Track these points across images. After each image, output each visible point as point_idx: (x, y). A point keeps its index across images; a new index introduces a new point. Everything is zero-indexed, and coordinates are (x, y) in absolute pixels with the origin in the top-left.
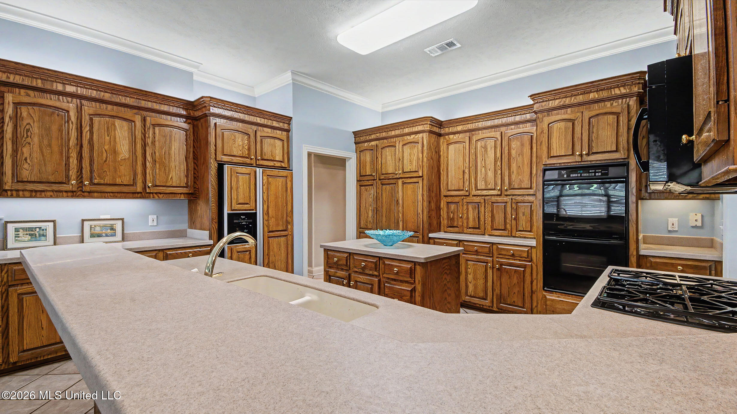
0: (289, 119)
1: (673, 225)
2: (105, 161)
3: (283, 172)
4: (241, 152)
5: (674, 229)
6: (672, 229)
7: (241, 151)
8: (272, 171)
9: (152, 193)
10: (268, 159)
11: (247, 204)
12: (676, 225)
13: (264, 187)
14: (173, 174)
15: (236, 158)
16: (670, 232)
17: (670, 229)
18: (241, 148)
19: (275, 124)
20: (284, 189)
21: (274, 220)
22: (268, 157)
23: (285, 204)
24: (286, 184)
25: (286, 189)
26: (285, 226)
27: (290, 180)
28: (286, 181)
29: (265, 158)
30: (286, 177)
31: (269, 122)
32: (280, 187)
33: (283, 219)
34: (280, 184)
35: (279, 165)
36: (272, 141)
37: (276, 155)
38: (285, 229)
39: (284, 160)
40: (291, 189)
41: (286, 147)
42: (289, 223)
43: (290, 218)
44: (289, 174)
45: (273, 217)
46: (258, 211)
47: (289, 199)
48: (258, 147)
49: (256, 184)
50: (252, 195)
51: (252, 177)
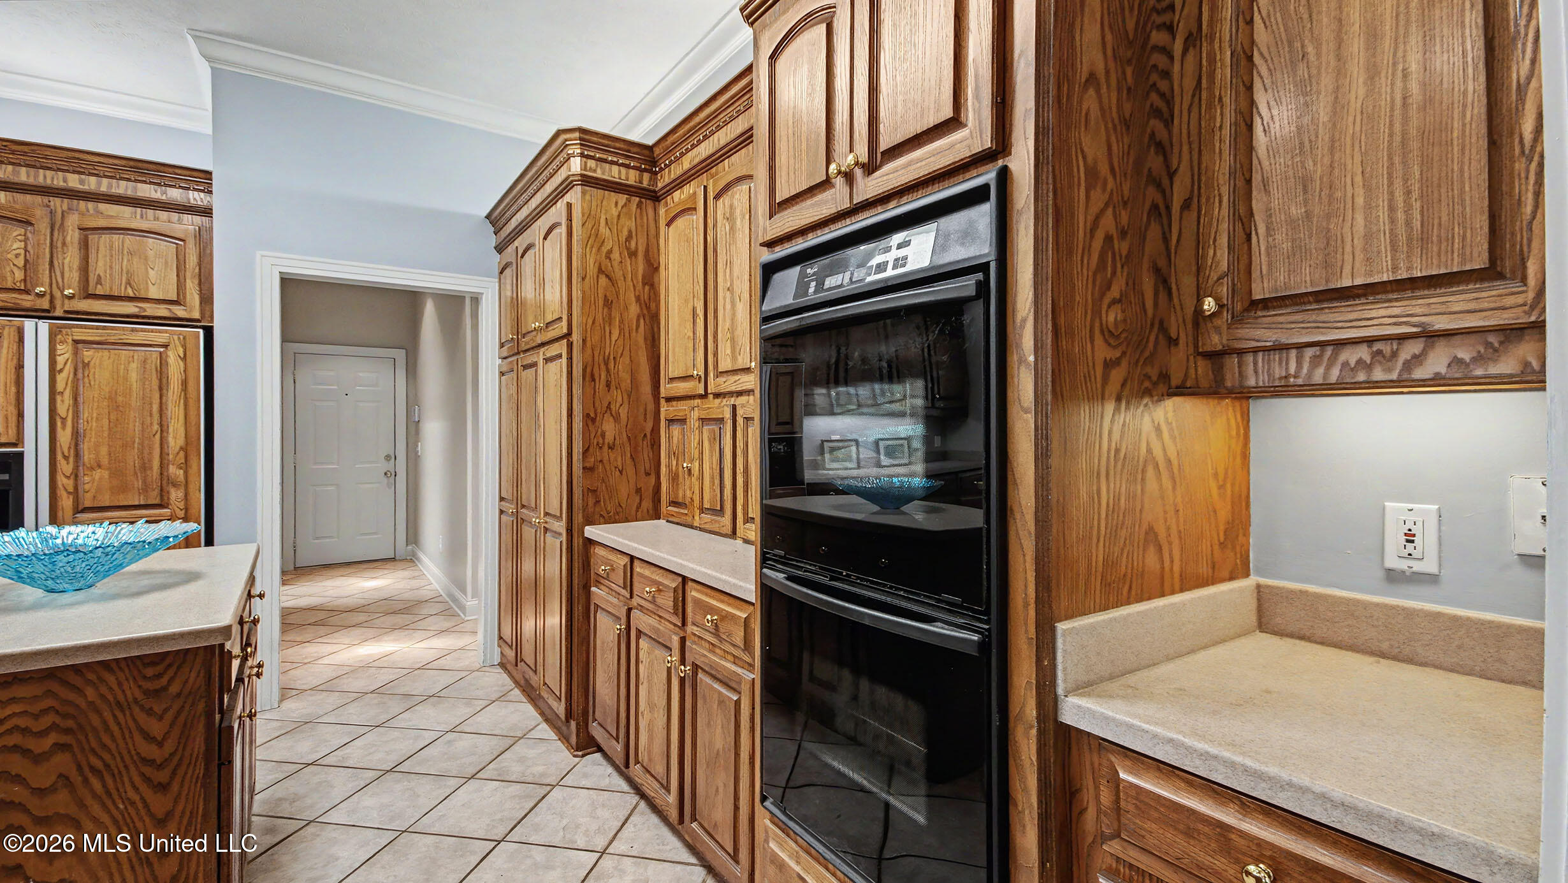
0: (202, 175)
1: (1410, 538)
3: (148, 330)
5: (1417, 567)
6: (1403, 565)
8: (104, 328)
10: (112, 294)
12: (1427, 541)
13: (62, 377)
16: (1393, 577)
17: (1392, 562)
19: (147, 191)
20: (155, 383)
21: (106, 474)
22: (111, 289)
23: (156, 427)
24: (163, 367)
25: (160, 380)
26: (156, 492)
27: (182, 356)
28: (163, 362)
29: (100, 291)
30: (166, 346)
31: (122, 188)
32: (134, 376)
33: (149, 472)
34: (134, 366)
35: (162, 311)
36: (129, 240)
37: (147, 283)
38: (157, 501)
39: (185, 298)
40: (185, 383)
41: (192, 260)
42: (175, 485)
43: (181, 468)
44: (179, 338)
45: (99, 466)
46: (28, 448)
47: (175, 410)
48: (70, 259)
49: (20, 366)
50: (4, 400)
51: (6, 348)
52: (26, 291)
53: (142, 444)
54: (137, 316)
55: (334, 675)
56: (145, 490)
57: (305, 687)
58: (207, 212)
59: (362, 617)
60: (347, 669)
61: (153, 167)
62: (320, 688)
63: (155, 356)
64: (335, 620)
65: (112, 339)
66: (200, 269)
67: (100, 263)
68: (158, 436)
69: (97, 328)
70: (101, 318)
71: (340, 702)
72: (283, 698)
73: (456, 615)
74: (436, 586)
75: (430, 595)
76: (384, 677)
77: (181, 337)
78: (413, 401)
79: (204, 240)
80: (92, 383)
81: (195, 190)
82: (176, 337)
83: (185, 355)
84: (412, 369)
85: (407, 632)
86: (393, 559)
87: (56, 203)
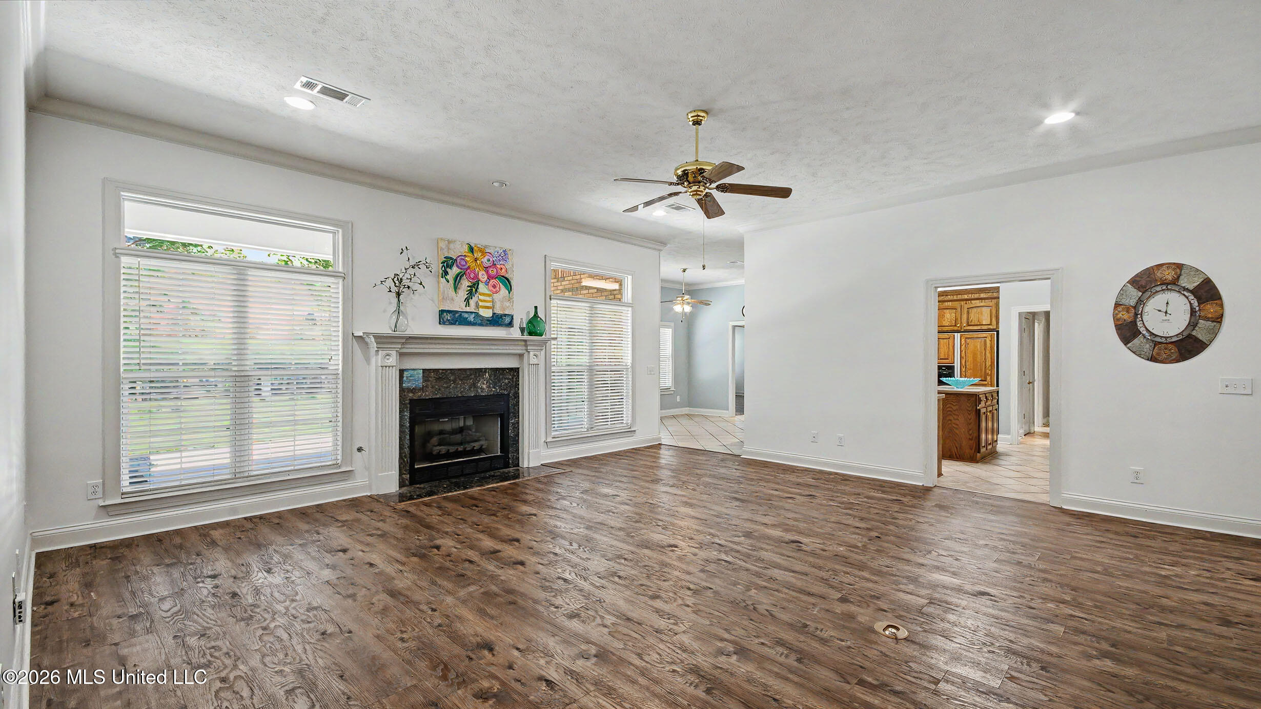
0: (996, 288)
3: (981, 333)
4: (949, 323)
11: (950, 359)
13: (962, 348)
15: (946, 328)
18: (949, 320)
19: (982, 296)
20: (983, 348)
21: (972, 371)
22: (974, 323)
23: (983, 360)
24: (985, 343)
25: (985, 347)
26: (984, 377)
28: (985, 341)
29: (971, 324)
30: (986, 337)
31: (977, 296)
32: (978, 347)
33: (982, 371)
35: (986, 327)
36: (978, 309)
37: (982, 320)
38: (984, 379)
39: (992, 323)
40: (991, 348)
41: (994, 312)
42: (989, 375)
43: (990, 371)
45: (971, 369)
46: (955, 365)
47: (988, 355)
48: (965, 316)
49: (954, 344)
50: (951, 354)
51: (951, 341)
52: (955, 326)
53: (980, 364)
54: (980, 330)
56: (981, 376)
58: (998, 298)
61: (985, 289)
63: (983, 340)
65: (973, 337)
66: (996, 314)
67: (972, 316)
68: (984, 362)
69: (970, 334)
70: (972, 331)
77: (990, 334)
79: (997, 305)
80: (969, 348)
81: (995, 292)
82: (988, 334)
83: (991, 339)
87: (962, 303)
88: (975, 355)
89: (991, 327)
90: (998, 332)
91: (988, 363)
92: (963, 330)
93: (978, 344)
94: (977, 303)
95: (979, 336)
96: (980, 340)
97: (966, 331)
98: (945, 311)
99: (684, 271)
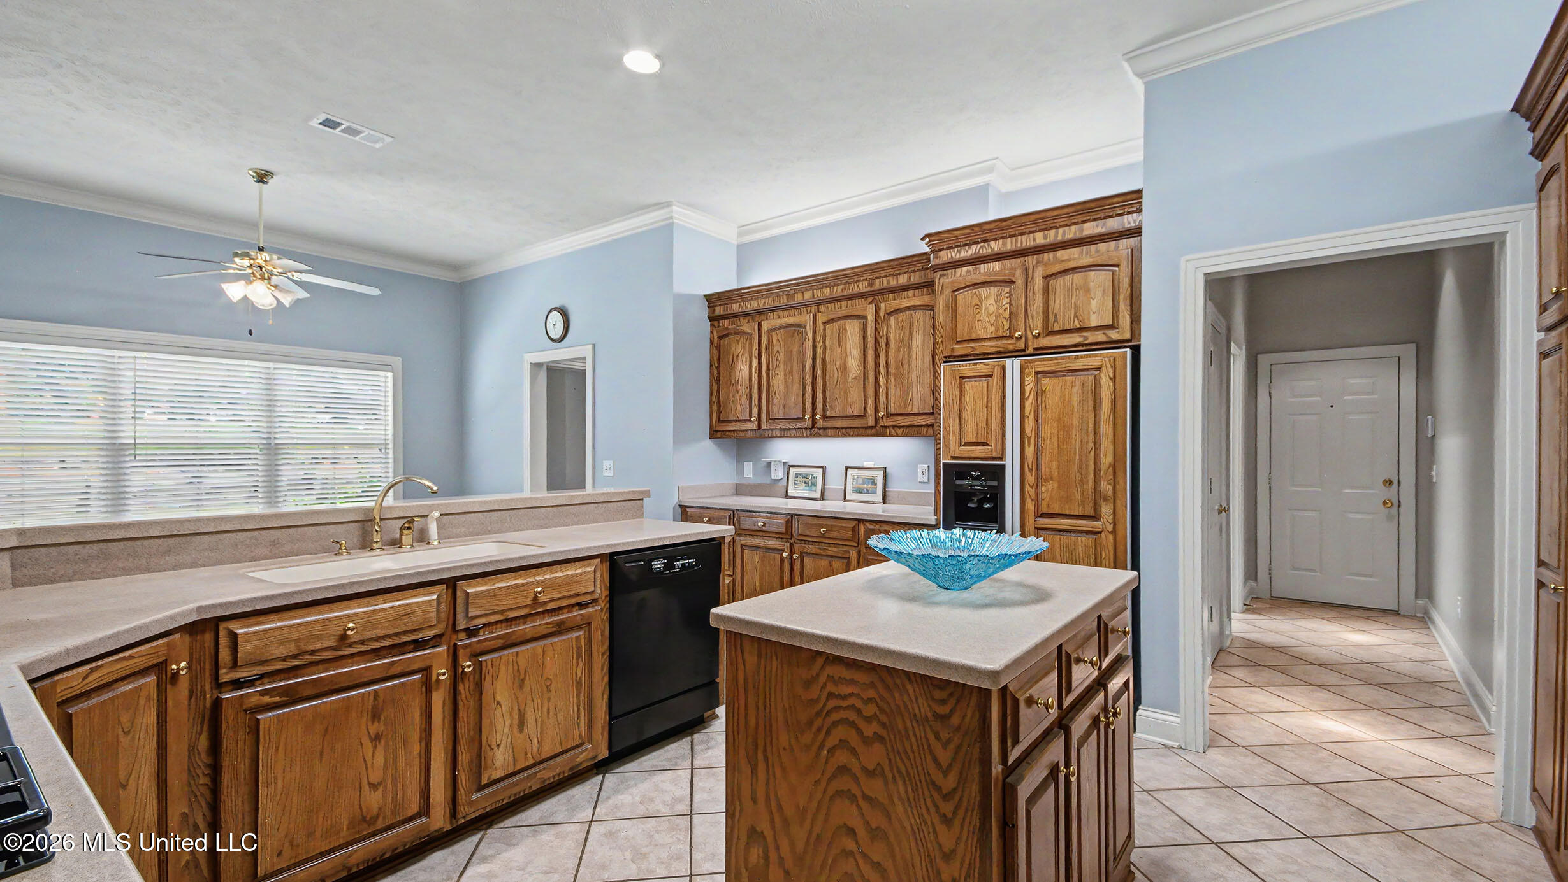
0: (1134, 196)
2: (836, 385)
3: (1087, 356)
4: (992, 329)
7: (992, 325)
8: (1055, 359)
9: (888, 427)
10: (1066, 328)
11: (985, 444)
13: (1028, 404)
14: (914, 392)
15: (984, 344)
18: (993, 319)
19: (1091, 228)
20: (1091, 403)
21: (1056, 485)
22: (1064, 324)
23: (1091, 444)
24: (1097, 389)
25: (1095, 402)
26: (1091, 505)
27: (1112, 376)
28: (1097, 382)
29: (1056, 328)
30: (1099, 369)
31: (1072, 233)
32: (1076, 399)
33: (1085, 486)
34: (1075, 390)
35: (1100, 337)
36: (1077, 278)
37: (1089, 313)
38: (1092, 514)
39: (1118, 322)
40: (1114, 402)
41: (1125, 282)
42: (1106, 499)
43: (1110, 484)
44: (1110, 361)
45: (1052, 479)
46: (1007, 462)
47: (1106, 429)
48: (1037, 305)
49: (1003, 397)
50: (995, 424)
51: (995, 383)
52: (1011, 337)
53: (1081, 460)
54: (1082, 345)
55: (1275, 740)
56: (1083, 502)
57: (1238, 741)
58: (1136, 232)
59: (1332, 678)
60: (1290, 739)
61: (1093, 205)
62: (1255, 750)
63: (1091, 378)
64: (1298, 671)
65: (1059, 368)
66: (1132, 290)
67: (1058, 302)
68: (1092, 453)
69: (1051, 359)
70: (1056, 350)
71: (1273, 779)
72: (1210, 745)
73: (1473, 718)
74: (1452, 664)
75: (1442, 676)
76: (1339, 771)
77: (1112, 359)
78: (1425, 408)
79: (1135, 259)
80: (1047, 407)
81: (1129, 213)
82: (1107, 359)
83: (1114, 376)
84: (1425, 369)
85: (1388, 719)
86: (1396, 613)
87: (1030, 261)
88: (1064, 428)
89: (1114, 335)
90: (1136, 350)
91: (1106, 459)
92: (1030, 351)
93: (1074, 390)
94: (1074, 256)
95: (1078, 364)
96: (1079, 379)
97: (1041, 351)
98: (983, 291)
99: (262, 177)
○ ○ ○ ○ ○
Task directions
Turn every line of the rows above into a numbered list, dropping any blank lines and leaving the pictures out.

Written reply
1. Track these points across images. After each image, output each visible point as point_idx: (x, y). A point keeps its index across images; a new index introduces a new point. Everything is zero-indexed, and coordinates are (x, y) in absolute pixels with the origin in the top-left.
2. 0: (289, 119)
3. 1: (673, 225)
4. 2: (105, 161)
5. 3: (283, 172)
6. 4: (241, 152)
7. 5: (674, 229)
8. 6: (672, 229)
9. 7: (241, 151)
10. 8: (272, 171)
11. 9: (152, 193)
12. 10: (268, 159)
13. 11: (247, 204)
14. 12: (676, 225)
15. 13: (264, 187)
16. 14: (173, 174)
17. 15: (236, 158)
18. 16: (670, 232)
19. 17: (670, 229)
20. 18: (241, 148)
21. 19: (275, 124)
22. 20: (284, 189)
23. 21: (274, 220)
24. 22: (268, 157)
25. 23: (285, 204)
26. 24: (286, 184)
27. 25: (286, 189)
28. 26: (285, 226)
29. 27: (290, 180)
30. 28: (286, 181)
31. 29: (265, 158)
32. 30: (286, 177)
33. 31: (269, 122)
34. 32: (280, 187)
35. 33: (283, 219)
36. 34: (280, 184)
37. 35: (279, 165)
38. 36: (272, 141)
39. 37: (276, 155)
40. 38: (285, 229)
41. 39: (284, 160)
42. 40: (291, 189)
43. 41: (286, 147)
44. 42: (289, 223)
45. 43: (290, 218)
46. 44: (289, 174)
47. 45: (273, 217)
48. 46: (258, 211)
49. 47: (289, 199)
50. 48: (258, 147)
51. 49: (256, 184)
52. 50: (252, 195)
53. 51: (252, 177)
54. 0: (202, 175)
55. 1: (1410, 538)
56. 3: (148, 330)
57. 5: (1417, 567)
58. 6: (1403, 565)
59. 8: (104, 328)
60. 10: (112, 294)
61. 12: (1427, 541)
62. 13: (62, 377)
63. 16: (1393, 577)
64. 17: (1392, 562)
65. 19: (147, 191)
66. 20: (155, 383)
67. 21: (106, 474)
68. 22: (111, 289)
69. 23: (156, 427)
70. 24: (163, 367)
71. 25: (160, 380)
72. 26: (156, 492)
73. 27: (182, 356)
74. 28: (163, 362)
75. 29: (100, 291)
76. 30: (166, 346)
77. 31: (122, 188)
78. 32: (134, 376)
79. 33: (149, 472)
80. 34: (134, 366)
81. 35: (162, 311)
82. 36: (129, 240)
83. 37: (147, 283)
84. 38: (157, 501)
85. 39: (185, 298)
86. 40: (185, 383)
87. 41: (192, 260)
88. 42: (175, 485)
89. 43: (181, 468)
90. 44: (179, 338)
91. 45: (99, 466)
92. 46: (28, 448)
93. 47: (175, 410)
94. 48: (70, 259)
95. 49: (20, 366)
96. 50: (4, 400)
97. 51: (6, 348)
98. 52: (26, 291)
99. 53: (142, 444)
100. 54: (137, 316)
101. 55: (334, 675)
102. 56: (145, 490)
103. 57: (305, 687)
104. 58: (207, 212)
105. 59: (362, 617)
106. 60: (347, 669)
107. 61: (153, 167)
108. 62: (320, 688)
109. 63: (155, 356)
110. 64: (335, 620)
111. 65: (112, 339)
112. 66: (200, 269)
113. 67: (100, 263)
114. 68: (158, 436)
115. 69: (97, 328)
116. 70: (101, 318)
117. 71: (340, 702)
118. 72: (283, 698)
119. 73: (456, 615)
120. 74: (436, 586)
121. 75: (430, 595)
122. 76: (384, 677)
123. 77: (181, 337)
124. 78: (413, 401)
125. 79: (204, 240)
126. 80: (92, 383)
127. 81: (195, 190)
128. 82: (176, 337)
129. 83: (185, 355)
130. 84: (412, 369)
131. 85: (407, 632)
132. 86: (393, 559)
133. 87: (56, 203)
134. 0: (996, 288)
135. 3: (981, 333)
136. 4: (949, 323)
137. 11: (950, 359)
138. 13: (962, 348)
139. 15: (946, 328)
140. 18: (949, 320)
141. 19: (982, 296)
142. 20: (983, 348)
143. 21: (972, 371)
144. 22: (974, 323)
145. 23: (983, 360)
146. 24: (985, 343)
147. 25: (985, 347)
148. 26: (984, 377)
149. 28: (985, 341)
150. 29: (971, 324)
151. 30: (986, 337)
152. 31: (977, 296)
153. 32: (978, 347)
154. 33: (982, 371)
155. 35: (986, 327)
156. 36: (978, 309)
157. 37: (982, 320)
158. 38: (984, 379)
159. 39: (992, 323)
160. 40: (991, 348)
161. 41: (994, 312)
162. 42: (989, 375)
163. 43: (990, 371)
164. 45: (971, 369)
165. 46: (955, 365)
166. 47: (988, 355)
167. 48: (965, 316)
168. 49: (954, 344)
169. 50: (951, 354)
170. 51: (951, 341)
171. 52: (955, 326)
172. 53: (980, 364)
173. 54: (980, 330)
174. 56: (981, 376)
175. 58: (998, 298)
176. 61: (985, 289)
177. 63: (983, 340)
178. 65: (973, 337)
179. 66: (996, 314)
180. 67: (972, 316)
181. 68: (984, 362)
182. 69: (970, 334)
183. 70: (972, 331)
184. 77: (990, 334)
185. 79: (997, 305)
186. 80: (969, 348)
187. 81: (995, 292)
188. 82: (988, 334)
189. 83: (991, 339)
190. 87: (962, 303)
191. 88: (975, 355)
192. 89: (991, 327)
193. 90: (998, 332)
194. 91: (988, 363)
195. 92: (963, 330)
196. 93: (978, 344)
197. 94: (977, 303)
198. 95: (979, 336)
199. 96: (980, 340)
200. 97: (966, 331)
201. 98: (945, 311)
202. 99: (684, 271)
203. 0: (1134, 196)
204. 2: (836, 385)
205. 3: (1087, 356)
206. 4: (992, 329)
207. 7: (992, 325)
208. 8: (1055, 359)
209. 9: (888, 427)
210. 10: (1066, 328)
211. 11: (985, 444)
212. 13: (1028, 404)
213. 14: (914, 392)
214. 15: (984, 344)
215. 18: (993, 319)
216. 19: (1091, 228)
217. 20: (1091, 403)
218. 21: (1056, 485)
219. 22: (1064, 324)
220. 23: (1091, 444)
221. 24: (1097, 389)
222. 25: (1095, 402)
223. 26: (1091, 505)
224. 27: (1112, 376)
225. 28: (1097, 382)
226. 29: (1056, 328)
227. 30: (1099, 369)
228. 31: (1072, 233)
229. 32: (1076, 399)
230. 33: (1085, 486)
231. 34: (1075, 390)
232. 35: (1100, 337)
233. 36: (1077, 278)
234. 37: (1089, 313)
235. 38: (1092, 514)
236. 39: (1118, 322)
237. 40: (1114, 402)
238. 41: (1125, 282)
239. 42: (1106, 499)
240. 43: (1110, 484)
241. 44: (1110, 361)
242. 45: (1052, 479)
243. 46: (1007, 462)
244. 47: (1106, 429)
245. 48: (1037, 305)
246. 49: (1003, 397)
247. 50: (995, 424)
248. 51: (995, 383)
249. 52: (1011, 337)
250. 53: (1081, 460)
251. 54: (1082, 345)
252. 55: (1275, 740)
253. 56: (1083, 502)
254. 57: (1238, 741)
255. 58: (1136, 232)
256. 59: (1332, 678)
257. 60: (1290, 739)
258. 61: (1093, 205)
259. 62: (1255, 750)
260. 63: (1091, 378)
261. 64: (1298, 671)
262. 65: (1059, 368)
263. 66: (1132, 290)
264. 67: (1058, 302)
265. 68: (1092, 453)
266. 69: (1051, 359)
267. 70: (1056, 350)
268. 71: (1273, 779)
269. 72: (1210, 745)
270. 73: (1473, 718)
271. 74: (1452, 664)
272. 75: (1442, 676)
273. 76: (1339, 771)
274. 77: (1112, 359)
275. 78: (1425, 408)
276. 79: (1135, 259)
277. 80: (1047, 407)
278. 81: (1129, 213)
279. 82: (1107, 359)
280. 83: (1114, 376)
281. 84: (1425, 369)
282. 85: (1388, 719)
283. 86: (1396, 613)
284. 87: (1030, 261)
285. 88: (1064, 428)
286. 89: (1114, 335)
287. 90: (1136, 350)
288. 91: (1106, 459)
289. 92: (1030, 351)
290. 93: (1074, 390)
291. 94: (1074, 256)
292. 95: (1078, 364)
293. 96: (1079, 379)
294. 97: (1041, 351)
295. 98: (983, 291)
296. 99: (262, 177)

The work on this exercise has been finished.